Languages that support it via square brackets: Rust, Ruby, Javascript, Python, 
C, Julia.

I see your point, ultimately for me what is frustrating is when I have 
predefined data structures and we have a tool for "get the value at some point 
(i.e map keys)" so I can do `map[:key][:key]` but if I want to write 
`map[:key][0][:key][0]` I have to reorient the code entirely to use `get_in` or 
piped functions like `|> Map.get(:key)`. Getting a key out of a keyword list 
would be equally as slow as getting a list at an index, so it didn't seem to me 
like the purpose of the `[]` was to only do fast operations.

- [Data listing]:
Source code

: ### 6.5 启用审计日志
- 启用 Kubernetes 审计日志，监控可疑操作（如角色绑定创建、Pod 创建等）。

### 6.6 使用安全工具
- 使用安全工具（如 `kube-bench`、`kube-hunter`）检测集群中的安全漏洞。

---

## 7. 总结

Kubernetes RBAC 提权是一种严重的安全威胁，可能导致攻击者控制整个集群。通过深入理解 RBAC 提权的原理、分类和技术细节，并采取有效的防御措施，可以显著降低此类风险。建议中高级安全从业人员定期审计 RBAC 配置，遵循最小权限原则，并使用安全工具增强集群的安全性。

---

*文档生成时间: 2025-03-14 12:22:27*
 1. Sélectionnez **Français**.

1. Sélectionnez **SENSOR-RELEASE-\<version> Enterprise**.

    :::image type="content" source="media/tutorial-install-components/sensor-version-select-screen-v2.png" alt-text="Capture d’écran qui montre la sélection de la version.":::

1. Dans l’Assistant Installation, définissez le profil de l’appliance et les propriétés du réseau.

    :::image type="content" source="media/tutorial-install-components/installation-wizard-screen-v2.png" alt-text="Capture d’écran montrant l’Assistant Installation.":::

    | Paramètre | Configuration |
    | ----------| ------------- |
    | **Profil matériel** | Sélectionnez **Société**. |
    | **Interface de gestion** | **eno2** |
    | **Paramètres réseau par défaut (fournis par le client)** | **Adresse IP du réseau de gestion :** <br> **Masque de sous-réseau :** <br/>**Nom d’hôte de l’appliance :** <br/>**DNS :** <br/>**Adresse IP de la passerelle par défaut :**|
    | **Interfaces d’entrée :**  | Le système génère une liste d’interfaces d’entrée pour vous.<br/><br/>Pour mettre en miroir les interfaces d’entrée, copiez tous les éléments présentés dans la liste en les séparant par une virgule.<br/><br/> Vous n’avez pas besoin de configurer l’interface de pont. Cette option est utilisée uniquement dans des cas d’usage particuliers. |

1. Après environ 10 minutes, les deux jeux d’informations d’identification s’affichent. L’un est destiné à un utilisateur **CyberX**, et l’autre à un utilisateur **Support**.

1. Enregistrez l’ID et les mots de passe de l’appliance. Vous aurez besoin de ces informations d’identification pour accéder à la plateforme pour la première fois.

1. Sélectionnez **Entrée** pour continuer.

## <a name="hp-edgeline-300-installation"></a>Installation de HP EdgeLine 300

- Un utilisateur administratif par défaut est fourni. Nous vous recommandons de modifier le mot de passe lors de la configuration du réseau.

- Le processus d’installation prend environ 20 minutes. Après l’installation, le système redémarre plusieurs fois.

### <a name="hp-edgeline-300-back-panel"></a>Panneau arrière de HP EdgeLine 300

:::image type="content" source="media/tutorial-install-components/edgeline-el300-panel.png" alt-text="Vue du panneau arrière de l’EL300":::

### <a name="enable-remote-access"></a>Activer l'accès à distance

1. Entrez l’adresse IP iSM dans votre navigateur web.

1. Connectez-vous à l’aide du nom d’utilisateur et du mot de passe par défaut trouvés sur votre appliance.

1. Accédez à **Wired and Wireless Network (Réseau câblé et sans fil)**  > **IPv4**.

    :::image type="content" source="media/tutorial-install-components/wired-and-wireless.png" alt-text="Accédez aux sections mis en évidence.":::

- [Your instructions]: Can you resume the post about square-bracket access into nested data structures, starting right after its last sentence? The data shown above come from a different source.

- [Output]:
There are plenty of cases where I need to get things positionally out of lists, 
the two that come to mind are handling various data structures that I got 
externally, like from an API (I can use bracket access until I get to a list 
then I can't) and testing. Often I'm testing that something at a very specific 
point in a produced data structure is a specific value. I.e "the tenth item at 
the path `foo[:bar]` is X". I can do that with pattern matching, but its only 
feasible to a point (like pattern matching the 10th item from a list does not 
look good). We can use `get_in` but we could also make that argument for 
everything and not have bracket access at all. It seems like a natural 
extension of that choice to give lists (and probably tuples) sensible behavior 
with bracket syntax.

I'm not necessarily convinced that not having `list[i]` will ultimately 
convince people not to write those bad algorithms, because they can just as 
easily say ` List.at ( http://list.at/ ) (list, 1)`. But wether or not I'm 
convinced of that is not relevant 😆

On Thu, Sep 21, 2023 at 12:39 PM, Justin Wood < m...@ankhers.dev > wrote:

> 
> 
> 
> 
>> It was pointed out that perhaps we don't do this to express that indexing
>> a list is not fast in Elixir like it is in other languages, but I'm not
>> sure if that is sufficient reason IMO to leave out a typically very
>> standard feature of lists.
>> 
>> 
>> 
>> Thoughts?
>> 
>> 
> 
> 
> 
> Can you give an example of a language that supports this? In my
> experience, languages do not provide this.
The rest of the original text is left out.